About ten or so minutes away, if that, is a much larger and fancier church, St. Mary’s. As mentioned, I live next to a small city that is nevertheless a city, and most of the Catholics there go to this Church. Next we have Sts. Peter and Paul, which is the local Eastern Catholic church. That one is so tiny as to be of no consequence.

The last one, the most relevant to my parish, is St. Phillip and James. This is another very large church, this time located in the inner city, and almost all of the area’s minorities go here. Pay attention to that last bit.

So the Bishop went on his typical spiel about where the money went – drug programs, charity, youth ministries, and…”diversity outreach”, or something like that.

Now consider this for a moment: My parish, located in a small town on the outskirts of the city, is dying, and has been for the past at least 15 years. What, exactly, does the Bishop have to say to us? What help is he offering us?

Apparently the future of the Church is brown people. Except that isn’t going to work with us. The town and the parishioners are predominantly white. The minorities in the area have their own Church. Why would they want to come here? Who could blame them if they decide not to?

Are we not welcoming enough? I mean, we have a filipino Priest and one of the most prominent volunteers in the Parish, to my understanding a Knight of Columbus, is a black gentleman. Do they not feel welcome here?

So our money is going to go to reach out to youth, reach out to “diverse cultures” or whatever you want to call it, and help drug addicts. None of these are inherently bad goals.


Aren’t we the Catholic Church? The universal Church? And, you know, a Church?

What about our message are we changing, exactly, to get minorities through the door? Isn’t our message universal? And what is the point of our charity? Charity is a noble and praiseworthy thing, but are our organizations also making an effort to preach the Gospel? Or are they turning the Church into a social institution designed to make up for all of the injustices supposedly heaped on minority communities, with the hope that will bring them through the door?

What if the money from the Diocesan appeal went directly to the Parishes to add more iconography and statues, to make the churches more beautiful?
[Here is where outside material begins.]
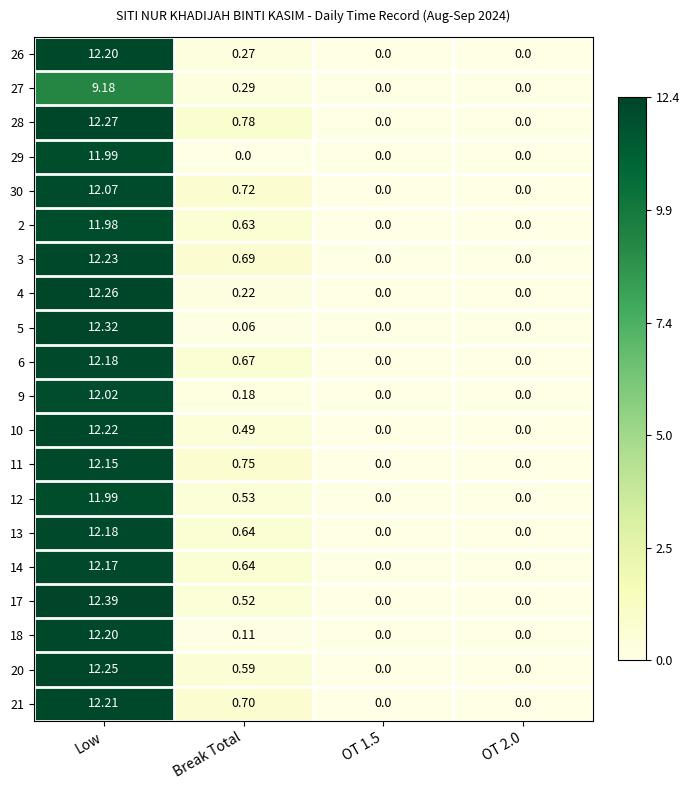

At which category does the chart reach its peak across all series?

Low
What if the Bishop said he was going to start a program to educate parishioners who wanted to learn on the Bible so they could teach it properly to their Parish? What if he tried to make sure there were Traditional Latin Masses said throughout the diocese?

And are we not a parish in his diocese? Will he simply abandon us as a lost cause because we’re not brown enough? Do we deserve to die for the sin of being in a white town? Will there be no effort put into growing OUR ranks?

With all due respect to my local Bishop, I would rather donate the money to my Parish. We can use it more than inner city outreach programs.